Water has a veneer of ice early in the mornings these days, but the temps usually warm up quickly after sunrise. Still, they appreciate it when I bring them warm water - which is to say "house temperature" water. But the days are coming when the water will be solidly frozen and I will be bringing warm water serveral times daily. Winter adds at least a half hour of hot water hauling to dogs and chickens for my morning chores. It's a PIA, but I am more than happy to pay the price of not living in the suburbs or city.

Here's the Top Dog Rooster. He's actually pretty gentle when not provoked. He can be mean if provoked, though, as the PIA Rooster has discovered. He crows a lot and "talks" to the hens as they go about their business. When he sounds the alarm, everyone mad-dashes to the hen house.

I'm supposed to be planting out garlic, but the weather has not been cooperative and it was much more fun to take photos of chickens yesterday. I'm also supposed to burry the strawberries in shredded paper. I did, at least, throw tomato vine trash on the rosemary, oregano, sweet marjoram and lemon balm, so hopefully all of those will survive the winter.

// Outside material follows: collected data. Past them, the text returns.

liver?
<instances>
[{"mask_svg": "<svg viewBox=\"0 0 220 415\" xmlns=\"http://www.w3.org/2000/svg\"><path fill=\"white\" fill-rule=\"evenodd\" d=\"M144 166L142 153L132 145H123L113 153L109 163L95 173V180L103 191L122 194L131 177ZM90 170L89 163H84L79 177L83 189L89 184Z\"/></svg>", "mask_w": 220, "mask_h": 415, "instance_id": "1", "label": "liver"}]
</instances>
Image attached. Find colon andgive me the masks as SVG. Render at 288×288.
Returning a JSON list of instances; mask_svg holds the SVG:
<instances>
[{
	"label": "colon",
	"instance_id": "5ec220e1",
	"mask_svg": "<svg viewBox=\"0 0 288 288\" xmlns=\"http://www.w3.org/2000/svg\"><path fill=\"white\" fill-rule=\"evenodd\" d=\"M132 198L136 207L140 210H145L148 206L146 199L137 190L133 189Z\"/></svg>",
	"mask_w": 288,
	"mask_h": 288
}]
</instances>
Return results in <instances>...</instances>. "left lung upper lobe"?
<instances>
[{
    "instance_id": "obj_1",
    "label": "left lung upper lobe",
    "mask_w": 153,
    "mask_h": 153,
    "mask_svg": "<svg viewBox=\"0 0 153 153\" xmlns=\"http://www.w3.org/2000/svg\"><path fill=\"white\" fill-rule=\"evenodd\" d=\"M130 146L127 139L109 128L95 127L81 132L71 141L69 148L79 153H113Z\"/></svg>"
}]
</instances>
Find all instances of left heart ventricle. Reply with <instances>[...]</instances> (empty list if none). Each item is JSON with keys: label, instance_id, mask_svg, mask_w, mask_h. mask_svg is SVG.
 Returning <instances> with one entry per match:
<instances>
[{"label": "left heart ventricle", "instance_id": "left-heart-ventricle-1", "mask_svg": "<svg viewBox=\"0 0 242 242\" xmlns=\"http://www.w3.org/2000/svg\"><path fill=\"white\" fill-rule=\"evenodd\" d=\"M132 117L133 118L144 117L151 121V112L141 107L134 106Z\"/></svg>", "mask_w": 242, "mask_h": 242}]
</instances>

Semi-home made chicken pot pie
This chicken pot pie is made with store-bought chicken - but I did inform the PIA Rooster that it could easily be made with Fresh PIA Rooster if he could not figure out how to get along! (Yes, I know, those of you who know me well are probably thinking that I did not really make this all by myself, but I did. So see, yes, you can teach an old hen new tricks!)

Sunday, October 26, 2008

Chicken Portraits

Remember, you can click on the photo to see a larger version of it.Easter Egger Chicken Well, I think the Princess Chicken turned out to be a rooster after all. It is growing spurs and also does still occasionally crow. The feathers on its neck look more traditionally male than female. On the other hand, it doesn't strut around like the other 3 roosters. In fact, it acts decidedly hen-like, even though its tail has elongated to rooster proportions and it has other "roostery" attributes. Nice example of a classic "rose" comb here - but also note absence of wattles. Could it still be a hen - just a hen with extra testosterone? If it is a rooster, it isn't even really number 4 of 4 - the other 3 roosters don't even treat it like it's a rooster. My friend says that maybe "he" is a San Francisco Princess. In any event, the Prince/Princess is healthy and happy.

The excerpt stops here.